*** Opening of EXTRACT ***

Tuesday, September 7, 2010

Comparison Assignment

"The Abominable Pig"

In “The Abominable Pig” Marvin Harris stimulates conflicting conversations between the ecological and economic reasons verses the religious and cultural reasons for pork being forbidden. Harris first compares pork verses other types of meat, including how he explains that pork can gain weight faster than any other animal; which is one of the main reasons why pork is such a beneficial meat for humans to consume.

Harris takes a significant amount of time to explain, and back up why religion plays such a strong role in why pork is not allowed. He uses different verses from different religions to back up what they say about the subject. And compares and contrasts the benefits of ruminants in comparison to pigs; which are not a ruminant. Pigs also can’t be used for a variety of tasks other being slaughtered for meat, unlike that of animals that can be used for the wool as well as pulling plows. In an ecological scenario, Harris explains how people would get a greater premium for raising ruminants and a greater penalty for raising swine as another example of this swine to ruminant comparison.

Not only does he explain the importance of ruminants, but also goes into talking about the camel and its importance and also how it became justified and into the criteria of meat not good to eat. In the end, Harris reinforces the taboo of pork related to the religions of Hinduism, Buddhism, Judaism, and Islam and overall explains how these religions came to view pork the way they do now.


"The Culinary Triangle"

In “The Culinary Triangle” Claude Levi-Strauss argues that the basis of the culinary triangle consists of the raw, the cooked, and the rotted foods. He starts off by comparing the “vowel triangle” to the “consonant triangle” to better help us understand the importance of our culinary triangle.

Just like language cooking is a “truly universal form of human activity,” and that the culinary triangle is universal. Foods are all raw, cooked, or rotted. But he also describes categories within this triangle that are roasting, boiling and smoking; which each have different significance within different cultures. Levi-Strauss states that “nothing is simply cooked, but mush be cooked in one fashion or another,” which shows how the aspect of universal is applies to the three different forms of cooking. He explains clearly how all of these levels correlate through a diagram of the layers of the culinary triangle.

*** Close of EXTRACT ***

*WORK INSTRUCTIONS*
1. According to the comparison assignment, what three kinds of food form the basis of the culinary triangle?
2. Duplicate the stretch of the comparison assignment from "Not only does" through "our culinary triangle.".

*** Opening of LISTED RECORDS ***

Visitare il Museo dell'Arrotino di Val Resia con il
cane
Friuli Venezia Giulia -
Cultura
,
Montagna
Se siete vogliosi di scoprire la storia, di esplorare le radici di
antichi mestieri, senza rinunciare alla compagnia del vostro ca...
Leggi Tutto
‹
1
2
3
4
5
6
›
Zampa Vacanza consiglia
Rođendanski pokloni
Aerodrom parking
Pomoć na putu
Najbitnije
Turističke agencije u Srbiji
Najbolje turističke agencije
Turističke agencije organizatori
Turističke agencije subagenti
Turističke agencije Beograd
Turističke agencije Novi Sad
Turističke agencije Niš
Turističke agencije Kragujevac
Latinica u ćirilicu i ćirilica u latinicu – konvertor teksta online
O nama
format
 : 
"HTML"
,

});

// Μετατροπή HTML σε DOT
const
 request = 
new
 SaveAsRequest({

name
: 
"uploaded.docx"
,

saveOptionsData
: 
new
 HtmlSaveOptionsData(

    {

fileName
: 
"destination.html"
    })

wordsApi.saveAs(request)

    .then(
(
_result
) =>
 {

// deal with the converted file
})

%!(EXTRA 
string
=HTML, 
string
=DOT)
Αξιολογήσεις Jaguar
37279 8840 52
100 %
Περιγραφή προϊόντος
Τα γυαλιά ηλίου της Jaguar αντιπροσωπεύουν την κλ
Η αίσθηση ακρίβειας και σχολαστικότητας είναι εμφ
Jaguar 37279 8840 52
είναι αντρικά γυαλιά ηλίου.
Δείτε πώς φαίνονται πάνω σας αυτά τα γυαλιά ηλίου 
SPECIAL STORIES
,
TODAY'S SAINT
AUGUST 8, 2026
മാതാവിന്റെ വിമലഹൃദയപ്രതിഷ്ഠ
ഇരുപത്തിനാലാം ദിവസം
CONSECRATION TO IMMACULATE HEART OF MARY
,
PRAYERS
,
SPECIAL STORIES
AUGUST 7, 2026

*** Close of LISTED RECORDS ***
*** Opening of LISTED RECORDS ***

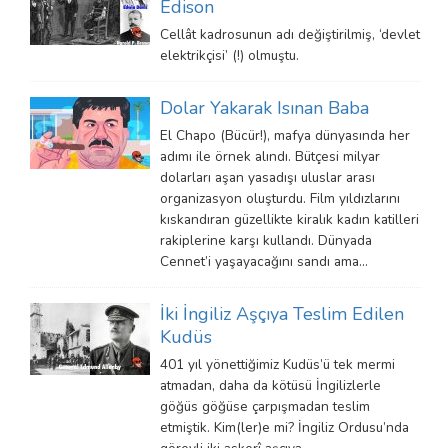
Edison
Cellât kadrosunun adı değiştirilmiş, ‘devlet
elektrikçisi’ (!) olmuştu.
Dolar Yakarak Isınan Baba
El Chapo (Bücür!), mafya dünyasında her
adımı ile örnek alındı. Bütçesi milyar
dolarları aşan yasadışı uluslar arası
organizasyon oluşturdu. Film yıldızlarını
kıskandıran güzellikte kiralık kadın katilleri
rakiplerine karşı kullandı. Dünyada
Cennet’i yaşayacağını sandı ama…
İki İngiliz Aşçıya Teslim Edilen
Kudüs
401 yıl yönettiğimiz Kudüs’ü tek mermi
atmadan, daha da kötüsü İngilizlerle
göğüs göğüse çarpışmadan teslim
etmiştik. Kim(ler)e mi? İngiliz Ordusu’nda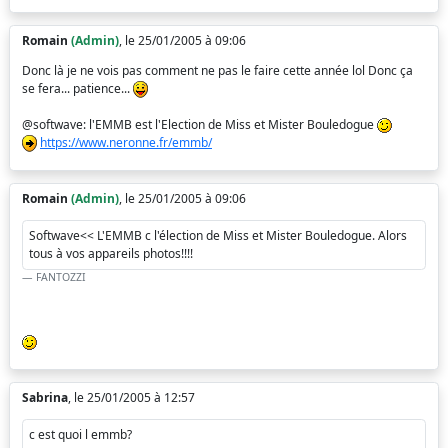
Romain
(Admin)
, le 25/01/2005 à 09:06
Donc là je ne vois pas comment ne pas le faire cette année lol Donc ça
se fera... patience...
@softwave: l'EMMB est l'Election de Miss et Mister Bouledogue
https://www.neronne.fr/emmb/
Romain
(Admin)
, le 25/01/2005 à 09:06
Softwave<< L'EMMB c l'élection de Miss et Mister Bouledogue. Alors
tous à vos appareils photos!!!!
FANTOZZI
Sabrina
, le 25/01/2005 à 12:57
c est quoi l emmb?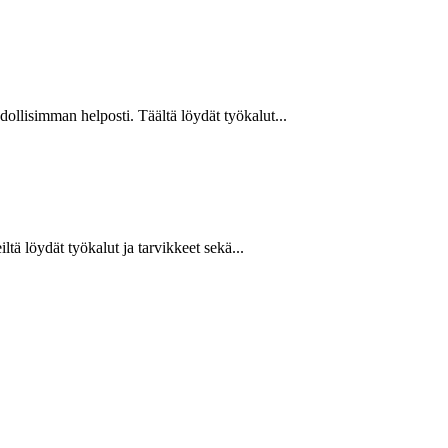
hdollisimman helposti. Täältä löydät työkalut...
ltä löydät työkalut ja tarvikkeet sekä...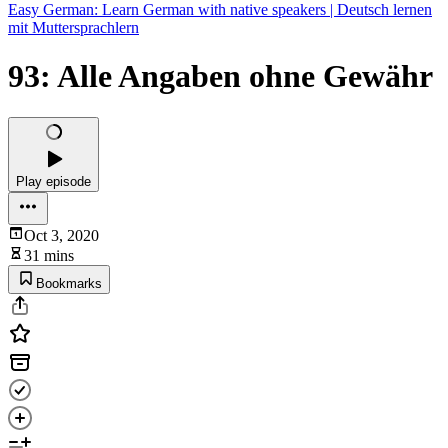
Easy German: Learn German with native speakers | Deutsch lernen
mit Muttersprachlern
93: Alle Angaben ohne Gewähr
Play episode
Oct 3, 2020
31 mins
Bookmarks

*** Close of LISTED RECORDS ***
*** Opening of LISTED RECORDS ***

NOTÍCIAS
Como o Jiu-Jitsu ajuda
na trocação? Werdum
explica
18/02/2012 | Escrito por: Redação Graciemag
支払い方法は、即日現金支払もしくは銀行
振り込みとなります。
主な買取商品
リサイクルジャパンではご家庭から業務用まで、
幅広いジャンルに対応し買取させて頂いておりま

*** Close of LISTED RECORDS ***

*SOLUTIONS FOR EACH TASK*
1. The raw, the cooked, and the rotted foods.

2.
Not only does he explain the importance of ruminants, but also goes into talking about the camel and its importance and also how it became justified and into the criteria of meat not good to eat. In the end, Harris reinforces the taboo of pork related to the religions of Hinduism, Buddhism, Judaism, and Islam and overall explains how these religions came to view pork the way they do now.


"The Culinary Triangle"

In “The Culinary Triangle” Claude Levi-Strauss argues that the basis of the culinary triangle consists of the raw, the cooked, and the rotted foods. He starts off by comparing the “vowel triangle” to the “consonant triangle” to better help us understand the importance of our culinary triangle.